Discussion in 'Sailboats' started by Tiny, Aug 9, 2009.

  1. Tiny
    Joined: Jan 2009
    Posts: 10
    Likes: 0, Points: 1, Legacy Rep: 10
    Location: UK

    Tiny Junior Member

    The question is, is my carbon dinghy mast repairable?

    I dont plan to win the nationals. I cant afford a new one.

    It 4.5m long, 52mm ID, 56mm OD. It carries a main, jib and symmetric spinnaker, no trapeze.

    The mast's construction is:
    200g Twill
    160g Plain weave
    400 g Uni spiral
    160g Plainweave
    400g Uni spiral
    400 g Uni, longitudinal + 1" wide longitudinal uni at leading edge
    200g twill

    Two clean breaks, one at the jib halyard, one about half way up, about two meters apart. At this point I thought, yeah no problem. However, I found another fracture in between at the spreaders. 0.8 meters from one break, 1.2 from the other.

    Repair method was to be:
    Machine ends square.
    Machine back one layer at a time, so that we have in effect a stepped scarf over about 150 mm on each side of the break, i.e each layer exposed for about 30mm. Like this rubbish diagram below.

    _____
    TW__|__
    UD_____|__
    UD________|__
    PW__________|__
    UD_____________|___
    PW________________|
    TW________________|

    Align the two bit ins a big, straight piece of aluminium angle
    Wrap some wetted 600g quad glass around an inflatable bag, then blow the bag up inside the mast, to effectively tack the two halves together inside with something bendier than carbon. Let this cure.
    Lay up exactly the same carbon over the scarf as was removed. Using peel ply, bleed film, bleeder cloth and shrink tape to consolidate. Apply heat.

    Do this for each of three breaks.

    Re varnish the mast.

    Go sailing and hope for the best.

    Am I kidding myself that this will work?
     
  2. gggGuest
    Joined: Feb 2005
    Posts: 865
    Likes: 38, Points: 28, Legacy Rep: 76
    Location: UK

    gggGuest ...

    Probably easier to sleeve it with some tube of the same wall thickness or better still marginally more.. Carbon sticks are repaired regularly, its not that unusual.
     
  3. fng
    Joined: Feb 2009
    Posts: 57
    Likes: 3, Points: 8, Legacy Rep: 46
    Location: new zealand

    fng Junior Member

    If you are going to glass patch the mast as you have discribed you could sleave the mast internally with a thinner wall tube than you current section.

    basically glue the tubes together, when dry machine or grind you tapers for the repair laninates and glass it. use a minumin lap of 30mmfor each layer.

    shrink tape or vaccum bagged would be ideal, but if you don,t have access to these you could wrap the repair tightly with an over length strip of peel ply and possibly masking tape on top of that.

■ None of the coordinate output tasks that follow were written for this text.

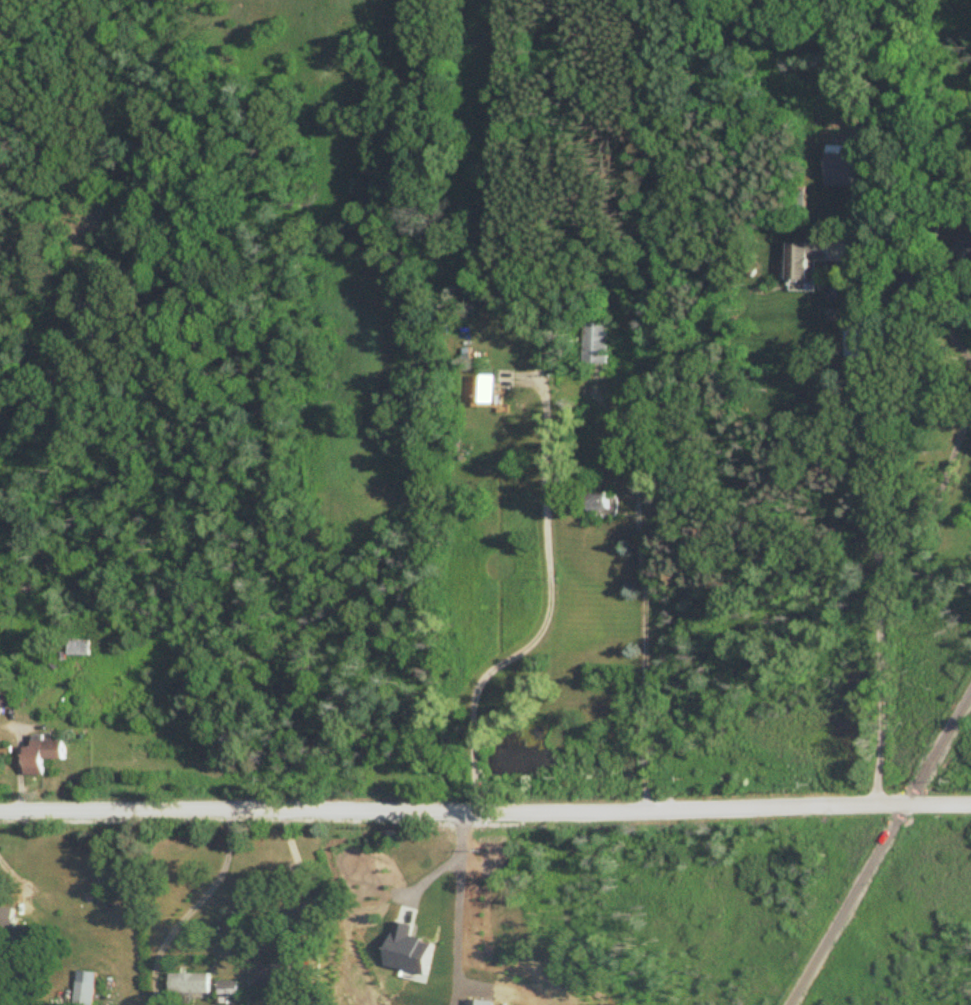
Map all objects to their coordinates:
building: (839, 166)
building: (965, 247)
building: (802, 263)
building: (593, 343)
building: (482, 389)
road: (869, 391)
road: (935, 491)
building: (599, 505)
road: (642, 566)
road: (549, 606)
building: (77, 648)
road: (878, 681)
building: (5, 699)
building: (39, 755)
road: (485, 811)
road: (879, 848)
road: (440, 859)
road: (305, 880)
road: (203, 897)
road: (471, 908)
building: (7, 919)
building: (276, 976)
building: (190, 984)
building: (84, 989)
building: (229, 992)

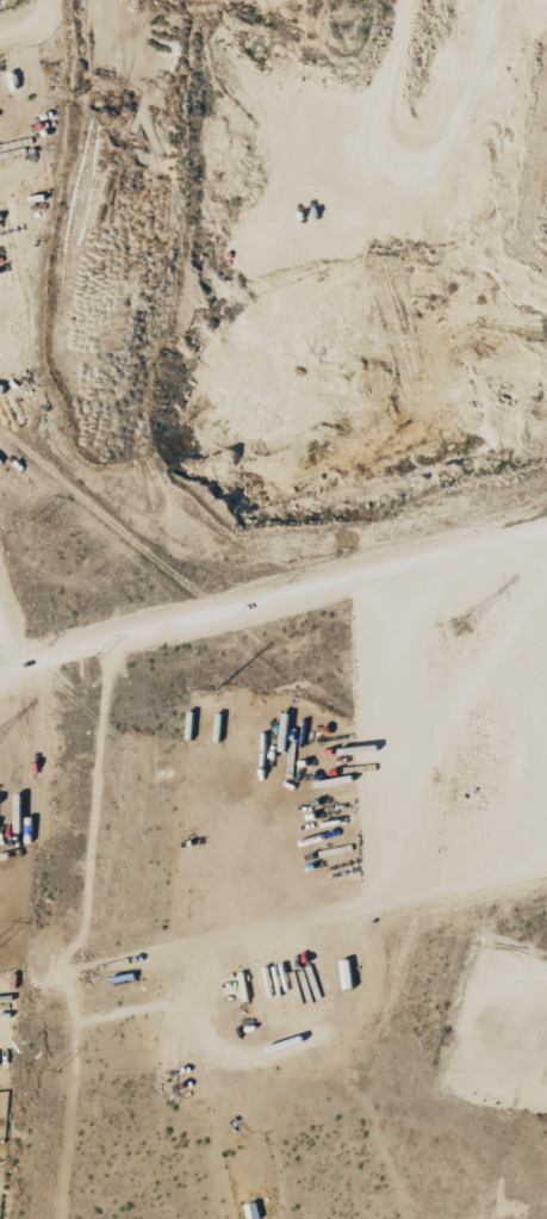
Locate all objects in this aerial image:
road: (63, 13)
road: (30, 34)
power tower: (77, 95)
power tower: (131, 269)
power tower: (35, 522)
road: (278, 599)
power tower: (465, 626)
road: (5, 651)
power tower: (94, 659)
road: (5, 676)
power tower: (53, 1072)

    you will need to be carefull you glass job isn't to wet with resin or it to will spiral with the wrapping process
     

  4. Tiny
    Joined: Jan 2009
    Posts: 10
    Likes: 0, Points: 1, Legacy Rep: 10
    Location: UK

    Tiny Junior Member

    Just to clarify, I was only planning to glass on the inside of the mast, where there was originally no carbon, making the section slightly thicker in that area. The idea being, some additional strength, something to layup replacement material on, but without making it locally appreciably stiffer.

    Elsewhere, to replace carbon with carbon, as exactly as possible to the original layup. I am slightly worried about discontinuity when effectively butt joining layers of uni carbon which were originally continuous fibers. I'm hoping that my
    additional layer of glass quad-axial glass on the inside sufficiently compensates for this. But I dont know.??

    I have already machined each layer back by 30mm, successively, except the inner two, which flex too much to grind back to a single layer.